▶ [Your assignment]
Return all the entries below exactly, except for the images they hold.

▶ [Data listing]
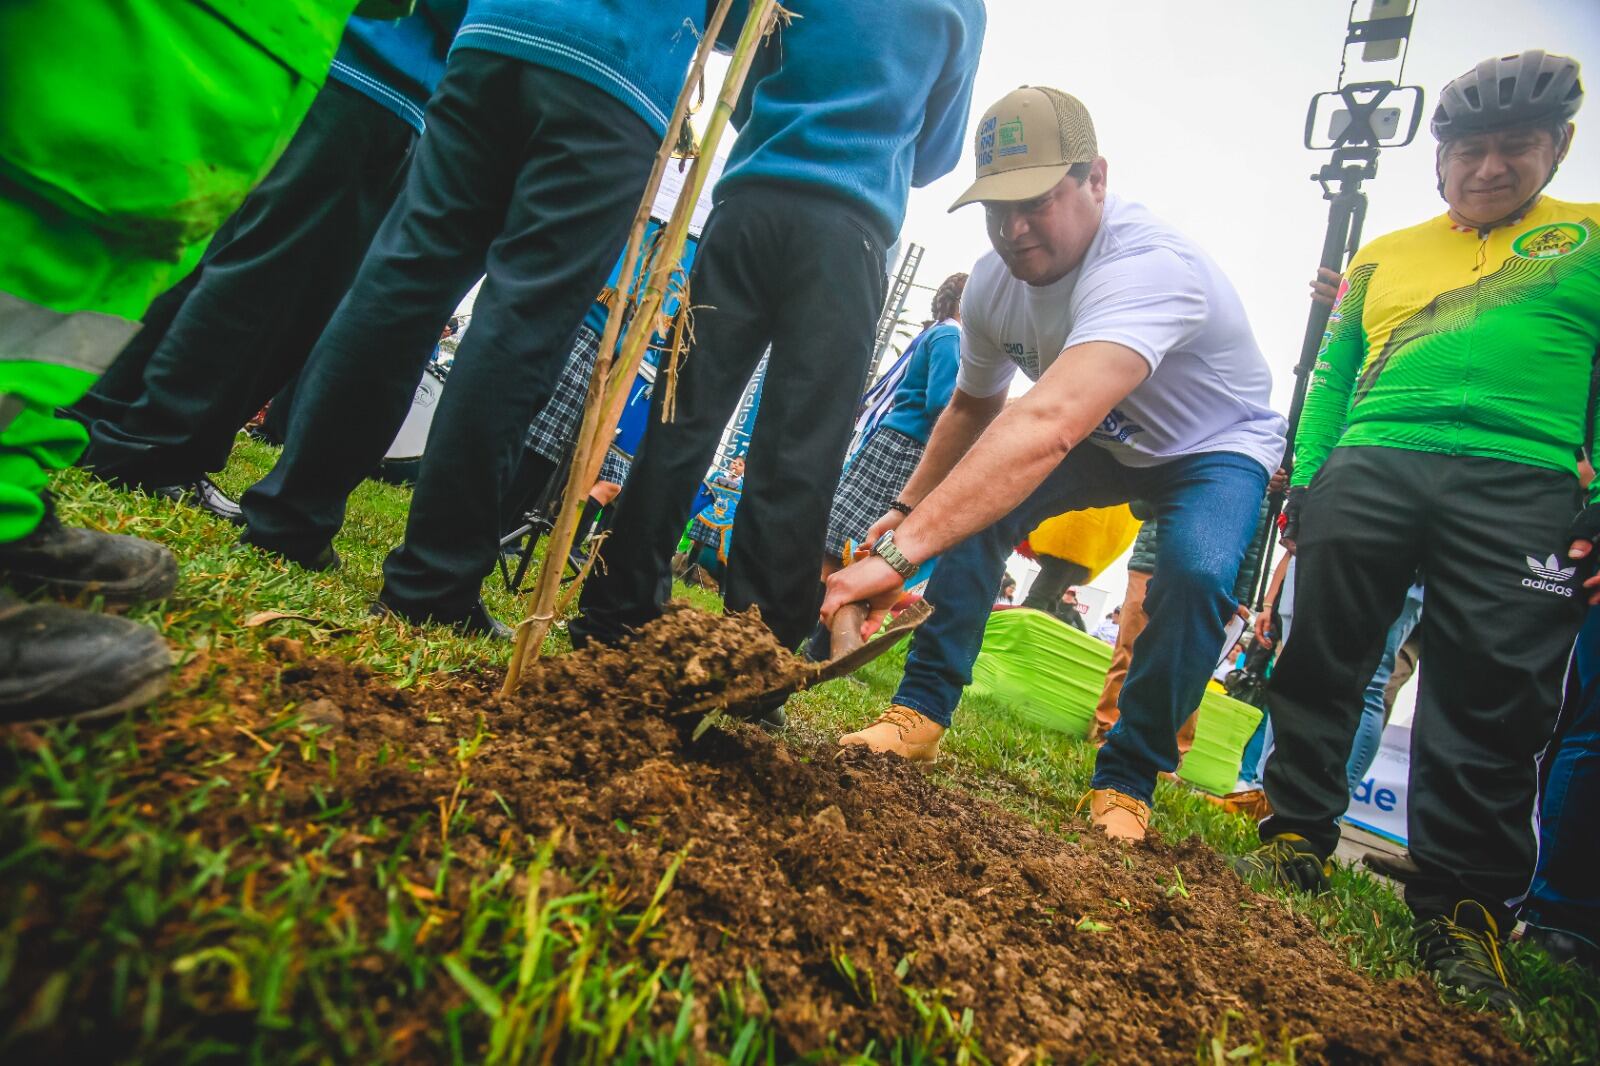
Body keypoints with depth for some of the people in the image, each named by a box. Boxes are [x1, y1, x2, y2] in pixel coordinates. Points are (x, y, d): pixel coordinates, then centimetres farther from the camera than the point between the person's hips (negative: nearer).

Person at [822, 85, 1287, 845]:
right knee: (973, 500, -18)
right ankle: (920, 714, -7)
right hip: (1104, 440, 6)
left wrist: (899, 553, -66)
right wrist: (905, 512, -1)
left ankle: (1125, 784, -11)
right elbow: (974, 405, 4)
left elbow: (1047, 425, -57)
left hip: (1216, 448, -5)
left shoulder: (1150, 267, -40)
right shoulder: (993, 283, -16)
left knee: (1195, 573, -33)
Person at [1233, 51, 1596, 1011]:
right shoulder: (1382, 258, 23)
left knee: (1491, 699, -4)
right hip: (1367, 468, 3)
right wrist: (1306, 480, 8)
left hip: (1522, 490, -2)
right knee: (1320, 663, 1)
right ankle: (1298, 841, 13)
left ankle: (1465, 911, 6)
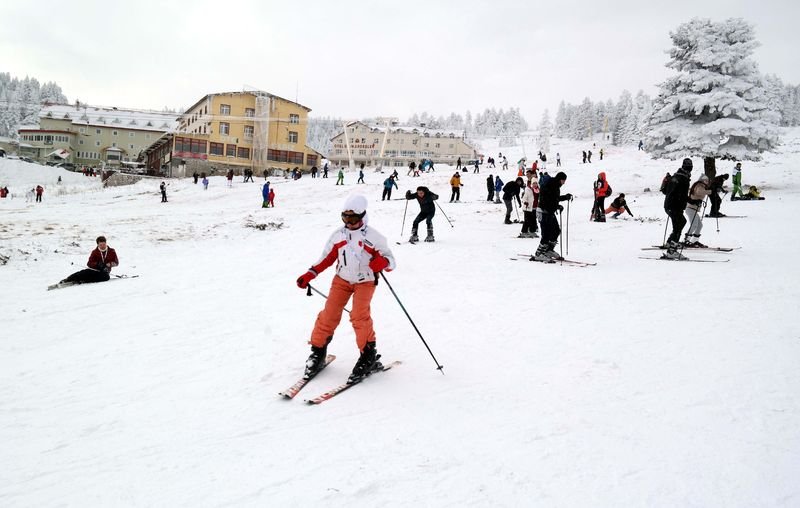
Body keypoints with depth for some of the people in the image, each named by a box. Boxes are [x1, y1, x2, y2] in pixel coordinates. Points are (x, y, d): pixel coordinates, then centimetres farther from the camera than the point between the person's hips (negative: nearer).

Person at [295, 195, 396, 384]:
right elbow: (326, 258, 10)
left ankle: (369, 355, -5)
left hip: (365, 282, -4)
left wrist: (383, 262, -35)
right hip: (342, 280, 4)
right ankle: (318, 351, 13)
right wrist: (309, 275, 0)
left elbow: (390, 261, -11)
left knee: (359, 316, -20)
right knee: (329, 314, -3)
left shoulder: (373, 236, -12)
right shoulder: (338, 235, 0)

▶ [Task result]
Body keypoints with depth for some of the people in the image, each named by a box. Boxes are [x1, y1, x2, y2] in pixel coordinates. Points are (x, y, d): pixel coordinates, then centimetres farther from the camera than the point between the person's hips (negative: nearer).

Person at [822, 85, 1287, 845]:
right knee: (973, 500, -18)
right ankle: (920, 714, -7)
right hip: (1104, 440, 6)
left wrist: (899, 553, -66)
right wrist: (905, 512, -1)
left ankle: (1125, 784, -11)
right elbow: (974, 405, 4)
left elbow: (1047, 425, -57)
left hip: (1216, 448, -5)
left shoulder: (1150, 267, -40)
right shoulder: (993, 283, -16)
left knee: (1195, 573, -33)
Person at [1233, 51, 1596, 1011]:
right shoulder: (1382, 258, 23)
left knee: (1491, 699, -4)
right hip: (1367, 468, 3)
right wrist: (1306, 480, 8)
left hip: (1522, 490, -2)
right knee: (1320, 663, 1)
right ankle: (1298, 841, 13)
left ankle: (1465, 911, 6)
Body keypoints with depth for some of the people in the image, each named by a box. Boxes are [x1, y1, x2, y2] in pixel coordinates. Points are (x, y, d): pixel coordinates, then centimetres farther from the camera than the point between the person's hips (negative: nearer).

Person at [295, 195, 396, 384]:
right elbow: (326, 258, 10)
left ankle: (369, 355, -5)
left hip: (365, 282, -4)
left wrist: (383, 262, -35)
right hip: (342, 280, 4)
right ankle: (318, 351, 13)
right wrist: (309, 275, 0)
left elbow: (390, 261, -11)
left knee: (359, 316, -20)
right knee: (329, 314, -3)
left shoulder: (373, 236, -12)
right shoulder: (338, 235, 0)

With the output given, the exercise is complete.